Most of the digital tokens accumulated in these reserves have come from various sources such as criminal seizures, civil forfeitures, and large bankruptcy liquidations. The lack of transparency has necessitated reliance on third-party blockchain tracking services for information, with Arkham estimating that the U.S. holds about $27 billion in cryptocurrency across its wallets. However, discrepancies have surfaced among major data providers regarding the actual size of the Bitcoin reserve, which is said to range from approximately 198,012 to as high as 326,000 BTC.
Incorporating other cryptocurrencies like Ethereum, XRP, Solana, and Cardano into the asset portfolio, the performance since April 5 reveals a mixed narrative. Ethereum has seen a significant increase of approximately 49%, while others such as XRP and Cardano have recorded losses of 11% and 39%, respectively. The overall median return across these assets sits at around -4.5%.

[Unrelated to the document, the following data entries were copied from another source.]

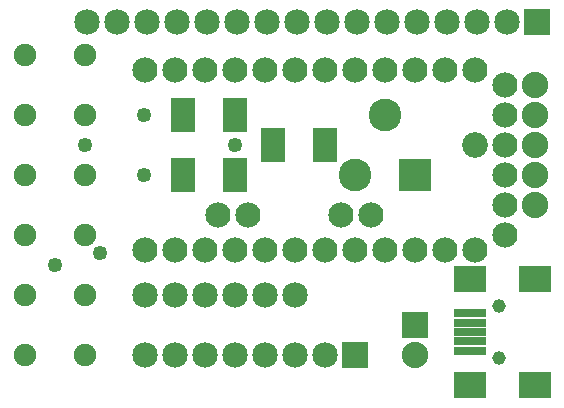
<source format=gts>
G04 MADE WITH FRITZING*
G04 WWW.FRITZING.ORG*
G04 DOUBLE SIDED*
G04 HOLES PLATED*
G04 CONTOUR ON CENTER OF CONTOUR VECTOR*
%ASAXBY*%
%FSLAX23Y23*%
%MOIN*%
%OFA0B0*%
%SFA1.0B1.0*%
%ADD10C,0.045433*%
%ADD11C,0.085000*%
%ADD12C,0.075418*%
%ADD13C,0.049370*%
%ADD14C,0.088000*%
%ADD15C,0.109000*%
%ADD16C,0.084000*%
%ADD17C,0.085433*%
%ADD18R,0.080866X0.116299*%
%ADD19R,0.108425X0.029685*%
%ADD20R,0.108425X0.088740*%
%ADD21R,0.085000X0.085000*%
%ADD22R,0.088000X0.088000*%
%ADD23R,0.109000X0.109000*%
%LNMASK1*%
G90*
G70*
G54D10*
X1658Y142D03*
X1658Y315D03*
X1658Y142D03*
X1658Y315D03*
G54D11*
X476Y152D03*
X576Y152D03*
X676Y152D03*
X476Y352D03*
X576Y352D03*
X676Y352D03*
X776Y152D03*
X876Y152D03*
X976Y152D03*
X776Y352D03*
X876Y352D03*
X976Y352D03*
X1176Y152D03*
X1076Y152D03*
G54D12*
X276Y152D03*
X76Y152D03*
X276Y352D03*
X76Y352D03*
X276Y952D03*
X76Y952D03*
X276Y1152D03*
X76Y1152D03*
X276Y552D03*
X76Y552D03*
X276Y752D03*
X76Y752D03*
G54D13*
X326Y491D03*
X176Y451D03*
G54D14*
X1376Y252D03*
X1376Y152D03*
X1376Y252D03*
X1376Y152D03*
G54D13*
X776Y852D03*
X475Y752D03*
X475Y952D03*
X276Y852D03*
G54D14*
X1776Y1052D03*
X1776Y952D03*
X1776Y852D03*
X1776Y752D03*
X1776Y652D03*
X1776Y1052D03*
X1776Y952D03*
X1776Y852D03*
X1776Y752D03*
X1776Y652D03*
G54D11*
X1782Y1262D03*
X1682Y1262D03*
X1582Y1262D03*
X1482Y1262D03*
X1382Y1262D03*
X1282Y1262D03*
X1182Y1262D03*
X1082Y1262D03*
X982Y1262D03*
X882Y1262D03*
X782Y1262D03*
X682Y1262D03*
X582Y1262D03*
X482Y1262D03*
X382Y1262D03*
X282Y1262D03*
X1782Y1262D03*
X1682Y1262D03*
X1582Y1262D03*
X1482Y1262D03*
X1382Y1262D03*
X1282Y1262D03*
X1182Y1262D03*
X1082Y1262D03*
X982Y1262D03*
X882Y1262D03*
X782Y1262D03*
X682Y1262D03*
X582Y1262D03*
X482Y1262D03*
X382Y1262D03*
X282Y1262D03*
G54D15*
X1176Y752D03*
X1376Y752D03*
X1276Y952D03*
X1176Y752D03*
X1376Y752D03*
X1276Y952D03*
G54D16*
X1676Y552D03*
X1676Y652D03*
X1676Y752D03*
X1676Y852D03*
X1676Y952D03*
X1676Y1052D03*
X1131Y617D03*
X1231Y617D03*
X721Y617D03*
X821Y617D03*
X1576Y502D03*
X1476Y502D03*
X1376Y502D03*
X1276Y502D03*
X1176Y502D03*
X1076Y502D03*
X976Y502D03*
X876Y502D03*
X776Y502D03*
X676Y502D03*
X576Y502D03*
X476Y502D03*
X476Y1102D03*
X576Y1102D03*
X676Y1102D03*
X776Y1102D03*
X876Y1102D03*
X976Y1102D03*
X1076Y1102D03*
X1176Y1102D03*
X1276Y1102D03*
X1376Y1102D03*
X1476Y1102D03*
X1576Y1102D03*
G54D17*
X1577Y851D03*
G54D18*
X602Y952D03*
X776Y952D03*
X902Y852D03*
X1076Y852D03*
X602Y752D03*
X776Y752D03*
G54D19*
X1559Y229D03*
X1559Y197D03*
X1559Y292D03*
X1559Y260D03*
G54D20*
X1776Y406D03*
X1776Y52D03*
X1559Y406D03*
X1559Y52D03*
G54D19*
X1559Y166D03*
G54D21*
X1176Y152D03*
G54D22*
X1376Y252D03*
X1376Y252D03*
G54D21*
X1782Y1262D03*
X1782Y1262D03*
G54D23*
X1376Y752D03*
X1376Y752D03*
G04 End of Mask1*
M02*
</source>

When expanding the assessment to include a broader range of assets believed to be under U.S. custody—including BNB, Uniswap, Chainlink, Aave, The Sandbox, Shiba Inu, and Band Protocol—the returns become even more disheartening. Excluding stablecoins and Bitcoin results in a median return that plummets to -10%, greatly impacted by the performance of metaverse and AI-focused tokens.
While the Strategic Bitcoin Reserve has attracted considerable attention, only Bitcoin appears to have been included in the federal reserve program, indicating a distinct separation for altcoins, which reside within the Digital Asset Stockpile. This structure operates without any public disclosures, official registry, or reporting portal for taxpayers, further fueling speculation about the potential scale of the government’s digital asset holdings and associated risks.
Concerns over unrealized losses have been voiced, particularly regarding significant holdings that could reflect negatively on the government’s balance sheet. As the situation develops, the lack of public visibility into these digital assets continues to nourish uncertainty and speculation among analysts and the general public alike.